[Opening Available records section]

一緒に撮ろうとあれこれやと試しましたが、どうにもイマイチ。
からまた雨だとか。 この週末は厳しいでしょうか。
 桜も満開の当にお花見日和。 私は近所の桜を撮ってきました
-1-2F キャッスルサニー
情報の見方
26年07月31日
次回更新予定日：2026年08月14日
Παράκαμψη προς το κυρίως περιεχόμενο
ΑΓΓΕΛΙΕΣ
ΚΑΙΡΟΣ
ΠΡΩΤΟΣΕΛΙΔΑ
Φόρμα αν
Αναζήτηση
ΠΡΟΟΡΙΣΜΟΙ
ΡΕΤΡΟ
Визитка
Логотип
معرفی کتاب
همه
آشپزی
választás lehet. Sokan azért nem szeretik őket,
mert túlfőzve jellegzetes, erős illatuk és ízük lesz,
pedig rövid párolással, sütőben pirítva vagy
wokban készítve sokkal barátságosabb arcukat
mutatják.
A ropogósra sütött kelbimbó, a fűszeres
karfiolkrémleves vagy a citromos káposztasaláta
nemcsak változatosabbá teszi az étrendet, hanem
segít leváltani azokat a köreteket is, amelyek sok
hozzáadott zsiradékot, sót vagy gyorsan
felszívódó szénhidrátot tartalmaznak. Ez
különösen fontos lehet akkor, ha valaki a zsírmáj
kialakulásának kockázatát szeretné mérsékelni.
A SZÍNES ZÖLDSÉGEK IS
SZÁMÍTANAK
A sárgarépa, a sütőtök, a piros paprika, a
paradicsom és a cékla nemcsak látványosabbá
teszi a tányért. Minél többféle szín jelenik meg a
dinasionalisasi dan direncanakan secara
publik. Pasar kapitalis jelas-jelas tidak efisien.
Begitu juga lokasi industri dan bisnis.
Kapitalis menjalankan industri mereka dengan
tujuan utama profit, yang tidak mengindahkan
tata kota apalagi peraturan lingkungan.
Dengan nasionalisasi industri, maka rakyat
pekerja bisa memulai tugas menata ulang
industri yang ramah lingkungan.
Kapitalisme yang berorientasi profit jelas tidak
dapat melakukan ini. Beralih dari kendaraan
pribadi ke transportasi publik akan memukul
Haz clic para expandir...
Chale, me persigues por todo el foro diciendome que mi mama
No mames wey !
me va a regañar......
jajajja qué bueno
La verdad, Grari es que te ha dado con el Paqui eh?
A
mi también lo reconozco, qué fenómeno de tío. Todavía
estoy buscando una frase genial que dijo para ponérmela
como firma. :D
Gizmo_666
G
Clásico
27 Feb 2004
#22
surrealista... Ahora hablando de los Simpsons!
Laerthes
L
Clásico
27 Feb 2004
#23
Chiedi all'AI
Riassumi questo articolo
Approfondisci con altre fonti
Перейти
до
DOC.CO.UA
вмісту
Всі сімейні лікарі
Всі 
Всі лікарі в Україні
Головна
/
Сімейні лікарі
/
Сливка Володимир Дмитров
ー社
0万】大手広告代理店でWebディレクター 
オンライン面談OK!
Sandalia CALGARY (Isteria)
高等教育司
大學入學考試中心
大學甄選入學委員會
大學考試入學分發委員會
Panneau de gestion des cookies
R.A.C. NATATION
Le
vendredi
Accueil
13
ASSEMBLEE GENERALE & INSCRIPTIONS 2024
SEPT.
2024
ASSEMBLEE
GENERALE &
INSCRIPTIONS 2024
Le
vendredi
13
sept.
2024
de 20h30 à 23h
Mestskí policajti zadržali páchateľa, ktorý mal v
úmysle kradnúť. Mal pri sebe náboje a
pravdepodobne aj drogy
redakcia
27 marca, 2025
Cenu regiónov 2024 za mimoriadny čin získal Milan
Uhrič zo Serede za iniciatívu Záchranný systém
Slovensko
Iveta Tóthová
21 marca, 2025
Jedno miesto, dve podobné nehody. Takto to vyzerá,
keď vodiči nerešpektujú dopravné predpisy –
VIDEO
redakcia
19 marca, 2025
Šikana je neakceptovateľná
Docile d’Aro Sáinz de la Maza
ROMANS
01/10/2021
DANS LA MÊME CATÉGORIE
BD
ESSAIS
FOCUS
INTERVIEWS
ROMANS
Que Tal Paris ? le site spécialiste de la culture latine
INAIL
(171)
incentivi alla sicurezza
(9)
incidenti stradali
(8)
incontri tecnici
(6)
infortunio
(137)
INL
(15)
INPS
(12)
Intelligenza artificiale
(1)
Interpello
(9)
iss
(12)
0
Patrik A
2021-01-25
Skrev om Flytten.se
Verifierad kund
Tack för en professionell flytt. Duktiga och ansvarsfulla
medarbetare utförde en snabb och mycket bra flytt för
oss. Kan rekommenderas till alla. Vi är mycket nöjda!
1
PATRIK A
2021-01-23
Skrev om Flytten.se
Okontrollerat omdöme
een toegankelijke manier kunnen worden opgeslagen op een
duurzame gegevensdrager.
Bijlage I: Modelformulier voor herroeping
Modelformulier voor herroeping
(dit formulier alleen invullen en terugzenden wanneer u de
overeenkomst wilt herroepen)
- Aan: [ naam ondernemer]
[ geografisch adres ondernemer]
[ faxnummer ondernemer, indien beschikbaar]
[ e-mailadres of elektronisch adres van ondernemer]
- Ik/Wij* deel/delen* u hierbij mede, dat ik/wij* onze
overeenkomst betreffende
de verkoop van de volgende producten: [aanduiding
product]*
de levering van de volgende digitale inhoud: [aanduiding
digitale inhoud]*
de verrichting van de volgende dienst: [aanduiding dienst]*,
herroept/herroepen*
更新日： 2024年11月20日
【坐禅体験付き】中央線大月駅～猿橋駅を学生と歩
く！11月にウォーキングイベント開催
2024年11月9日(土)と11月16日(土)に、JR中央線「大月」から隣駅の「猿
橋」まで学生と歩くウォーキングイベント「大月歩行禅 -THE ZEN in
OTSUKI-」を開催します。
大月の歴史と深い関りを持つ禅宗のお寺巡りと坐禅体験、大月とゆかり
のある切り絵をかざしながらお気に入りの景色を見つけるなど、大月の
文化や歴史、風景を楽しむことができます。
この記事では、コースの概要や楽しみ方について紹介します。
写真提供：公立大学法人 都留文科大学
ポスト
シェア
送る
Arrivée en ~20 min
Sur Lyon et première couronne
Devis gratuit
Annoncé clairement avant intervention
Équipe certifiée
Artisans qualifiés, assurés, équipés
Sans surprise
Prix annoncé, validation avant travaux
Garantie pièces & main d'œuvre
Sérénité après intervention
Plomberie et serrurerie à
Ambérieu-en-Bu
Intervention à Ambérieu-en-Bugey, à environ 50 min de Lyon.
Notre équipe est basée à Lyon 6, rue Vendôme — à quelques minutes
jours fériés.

[Closing Available records section]

Exercise directions:
Exactly and exclusively, repeat the lines from the line that contains "OTSUKI-」を開催します。" through the end of the records, both ends included.

Written reply:
OTSUKI-」を開催します。
大月の歴史と深い関りを持つ禅宗のお寺巡りと坐禅体験、大月とゆかり
のある切り絵をかざしながらお気に入りの景色を見つけるなど、大月の
文化や歴史、風景を楽しむことができます。
この記事では、コースの概要や楽しみ方について紹介します。
写真提供：公立大学法人 都留文科大学
ポスト
シェア
送る
Arrivée en ~20 min
Sur Lyon et première couronne
Devis gratuit
Annoncé clairement avant intervention
Équipe certifiée
Artisans qualifiés, assurés, équipés
Sans surprise
Prix annoncé, validation avant travaux
Garantie pièces & main d'œuvre
Sérénité après intervention
Plomberie et serrurerie à
Ambérieu-en-Bu
Intervention à Ambérieu-en-Bugey, à environ 50 min de Lyon.
Notre équipe est basée à Lyon 6, rue Vendôme — à quelques minutes
jours fériés.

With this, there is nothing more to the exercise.